Kaliveedu is a 1996 Malayalam family drama film directed by Sibi Malayil. It stars Jayaram, Manju Warrier, Jagadish, Sunitha, and Vani Viswanath in lead roles. The film explores the marital relationship of Mahesh (Jayaram) and Mridula (Manju Warrier), and their lives following their divorce.

==Plot==

Mahesh is an architect/interior designer working for a reputed company. Ulahannan is his friend and a site supervisor in the same company. Ulahannan, Dr. Gonzales, and Mahesh are good friends. Yamini is a modern girl from the USA who wishes to settle down in Kerala and approaches Mahesh to design her house. Upon her father's insistence, Yamini wishes to marry Mahesh but is surprised to know that Mahesh is already married to a dancer named Mridula.
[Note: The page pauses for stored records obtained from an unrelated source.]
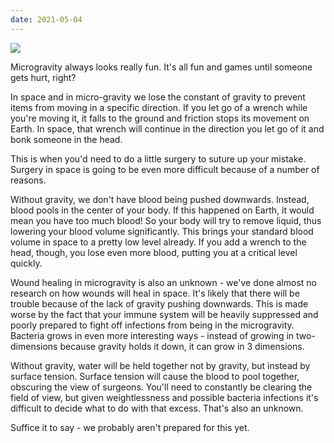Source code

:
 ```yaml
---
date: 2021-05-04
---
```

![][giphy]

Microgravity always looks really fun.  It's all fun and games until someone
gets hurt, right?

In space and in micro-gravity we lose the constant of gravity to prevent
items from moving in a specific direction.  If you let go of a wrench while
you're moving it, it falls to the ground and friction stops its movement
on Earth.  In space, that wrench will continue in the direction you let
go of it and bonk someone in the head.

This is when you'd need to do a little surgery to suture up your mistake.
Surgery in space is going to be even more difficult because of a number of
reasons.

Without gravity, we don't have blood being pushed downwards.  Instead, blood
pools in the center of your body.  If this happened on Earth, it would mean
you have too much blood!  So your body will try to remove liquid, thus lowering
your blood volume significantly.  This brings your standard blood volume
in space to a pretty low level already.  If you add a wrench to the head,
though, you lose even more blood, putting you at a critical level quickly.

Wound healing in microgravity is also an unknown - we've done almost no research
on how wounds will heal in space.  It's likely that there will be trouble because
of the lack of gravity pushing downwards.  This is made worse by the fact that your
immune system will be heavily suppressed and poorly prepared to fight off infections
from being in the microgravity.  Bacteria grows in even more interesting ways -
instead of growing in two-dimensions because gravity holds it down, it
can grow in 3 dimensions.

Without gravity, water will be held together not by gravity, but instead by surface
tension.  Surface tension will cause the blood to pool together, obscuring the
view of surgeons.  You'll need to constantly be clearing the field of view,
but given weightlessness and possible bacteria infections it's difficult to
decide what to do with that excess.  That's also an unknown.

Suffice it to say - we probably aren't prepared for this yet.

[giphy]: https://media.giphy.com/media/OWqeWXcsWNgI0/giphy-downsized.gif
Mahesh reveals that he was very disciplined due to his upbringing in a military family. He used to regularly exercise, wake up early, read newspapers, and keep his house/clothes clean. He wanted a wife who was disciplined, would be proactive in looking after her husband's needs, and would advise in his job-related designs. However, Mridula fails to meet his expectations.
One day, a servant, Oormila, is hired. Oormila takes an active interest in Mahesh's activities and lives up to his expectations. Mahesh is highly impressed with Oormila. However, this annoys Mridula when she realises that Oormila is in fact Ulahannan's wife. Oormila was hired to make Mridula understand the responsibilities of a wife. An angry Mridula leaves the house after a heated argument, and they file for divorce.

After hearing his story, Yamini suggests to Mahesh that they live together for a few days (without any physical relationship) and if they find each other compatible they would get married. Mahesh agrees to the suggestion. Mahesh soon realises that Yamini is not a match for him and Mridula was in fact a better life partner. On the other hand, Yamini is very happy and is convinced to marry Mahesh. Seeing her happiness, Mahesh reluctantly agrees to the marriage.

At the marriage registrar's office, Mahesh is surprised to see Mridula. Yamini explains that for any happy married life, each partner must adjust to the other, know each other's shortcomings, and never be over-disciplined. Yamini informs Mahesh to remarry Mridula since they both love each other. Finally, Mridula and Mahesh get married again.